David Santistevan says
Thanks Becky. Glad it could help!
Jen says
I’m basically a woman of little consequence on a once a month worship team in the middle of nowhere. However, I do worship in truth and in spirit and with my WHOLE heart. I can’t do less than that. I find that when there is much spiritual attack before a worship set, the blessings poured out on the body and the deep impact of worship is huge. I try to be transparent and authentic. I don’t hold back and I don’t worship differently in front of the body than I do in private worship. This sometimes makes a few people uncomfortable. But, if I were to change my worship then it would no longer be in truth and in spirit (Jn 4:21-24). A good test for spiritual suffering and lack of peace before worship is this: Are you in unforgiveness? Are you in sin? If no to both – it is most likely attack. We are warriors in a battle – of course the enemy is going to want to pick us off. I look at the worship of Keith Green. He didn’t hide his suffering and he was transparent in his worship. His worship is still influencing the Kingdom today. I consider that there is pain in my offering but it is worth it to worship the One worthy of it!

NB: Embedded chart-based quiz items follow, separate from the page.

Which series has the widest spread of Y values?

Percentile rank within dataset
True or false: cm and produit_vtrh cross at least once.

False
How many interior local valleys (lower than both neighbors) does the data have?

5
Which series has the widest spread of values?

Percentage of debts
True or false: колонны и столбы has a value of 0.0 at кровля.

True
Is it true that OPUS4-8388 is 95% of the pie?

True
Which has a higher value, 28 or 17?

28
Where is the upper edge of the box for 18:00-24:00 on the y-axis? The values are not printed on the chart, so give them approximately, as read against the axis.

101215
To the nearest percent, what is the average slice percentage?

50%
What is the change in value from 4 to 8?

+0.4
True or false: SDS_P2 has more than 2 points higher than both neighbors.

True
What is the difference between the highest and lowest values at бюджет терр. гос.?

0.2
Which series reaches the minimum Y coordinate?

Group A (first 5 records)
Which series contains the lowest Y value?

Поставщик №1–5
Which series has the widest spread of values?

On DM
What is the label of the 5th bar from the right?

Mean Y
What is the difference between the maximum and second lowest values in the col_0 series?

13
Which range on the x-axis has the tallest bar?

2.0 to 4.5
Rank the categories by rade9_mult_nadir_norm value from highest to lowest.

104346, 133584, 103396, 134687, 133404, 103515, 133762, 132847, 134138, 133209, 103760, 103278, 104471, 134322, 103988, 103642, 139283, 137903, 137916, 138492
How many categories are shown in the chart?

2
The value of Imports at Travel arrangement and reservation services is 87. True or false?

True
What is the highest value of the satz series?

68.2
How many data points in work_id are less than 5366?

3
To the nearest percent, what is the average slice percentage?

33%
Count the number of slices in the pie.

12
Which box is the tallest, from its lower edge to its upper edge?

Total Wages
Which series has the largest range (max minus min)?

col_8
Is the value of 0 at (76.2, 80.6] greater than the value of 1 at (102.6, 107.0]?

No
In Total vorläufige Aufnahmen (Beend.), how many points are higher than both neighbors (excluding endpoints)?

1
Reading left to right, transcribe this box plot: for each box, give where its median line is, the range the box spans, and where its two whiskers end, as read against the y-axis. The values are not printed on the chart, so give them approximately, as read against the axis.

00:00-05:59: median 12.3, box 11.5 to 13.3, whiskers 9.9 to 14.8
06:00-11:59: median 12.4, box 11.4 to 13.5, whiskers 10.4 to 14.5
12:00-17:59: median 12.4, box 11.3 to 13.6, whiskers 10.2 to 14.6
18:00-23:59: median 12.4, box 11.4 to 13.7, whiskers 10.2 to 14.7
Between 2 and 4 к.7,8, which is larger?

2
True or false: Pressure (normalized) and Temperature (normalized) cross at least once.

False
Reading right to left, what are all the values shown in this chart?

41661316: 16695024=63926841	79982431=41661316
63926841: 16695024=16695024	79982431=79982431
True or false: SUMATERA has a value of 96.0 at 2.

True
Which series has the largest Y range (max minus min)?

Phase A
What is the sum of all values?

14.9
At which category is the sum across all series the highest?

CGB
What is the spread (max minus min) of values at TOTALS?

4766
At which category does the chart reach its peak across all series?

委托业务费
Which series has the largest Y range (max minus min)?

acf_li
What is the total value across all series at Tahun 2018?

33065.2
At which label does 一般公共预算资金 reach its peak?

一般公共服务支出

Will and Jevon Bolden says
David, this is so powerful, man. I’ve been dealing with this condition where my eye sight has decreased significantly over time. It’s called keratoconus. The only thing that will reverse it is surgery. It has been a hard road, not being able to see. But I KNOW what God has called me to. I know that I still will worship him no matter what. I know that God wants to heal me–whether it be supernaturally or through surgery, but I also know that I will not stop serving him with my gifts. I hope my team sees this and will worship through their pain as well.
Dana says
Thank you for putting this on here! I see that it was quite a while ago but your honesty is still reaching people. I’ve been a worship leader to a church that’s just getting back on it’s feet after more than a few hard years. I started leading at a young age and struggled finding God deeper and growing up at the same time… now I’m almost 30 and I find that the struggling only changes. I feel weak minded, strong and vulnerable all at the same time. I am being attacked in a new way. The Holy Spirit is so real to me. I hear Him in a still small voice, I feel His peace on certain things but when I open the Bible… I read of stories, phenomenon’s and things that just don’t seem like it could happen in real life. I’ve never saw it this way until I watched a movie on the 10 Commandments and even though I believe in God fully, I feel like things aren’t “real” and the stories sound like bedtime stories. I know this is an attack because I have changed and been healed in so many ways emotionally, the church moved into a new building and personal life changes are happening all in the past 10 months. So it’s obvious to me that it is an attack since my Faith is still there. But, it’s real to me and it’s here at this moment. Now, I feel like I can’t tell anyone because they will judge me and tell me that I need to step down from leading. When I worship, I feel God so much… even when distractions happen… He’s always there with me but why can’t I have that same touch from Him when I read His Word, why can’t I push aside all those ridiculous thoughts and just have the childlike faith I had growing up? That’s my struggle… but I know it will end but I don’t know when.
Ed Smythe says
Really? Your suffering is that you can’t sing well enough? Come on now. Its not that hard to keep going when that’s all your “hardship” is. I am a paraplegic. I would love to not be able to sing well as my suffering.
David Santistevan says
Hey Ed – I’m so sorry to hear your suffering is that intense. We all have different levels of suffering and pain. I actually have two chronic diseases that I deal with on a daily basis so the lack of singing ability isn’t all I deal with 🙂 Thanks for chiming in brother!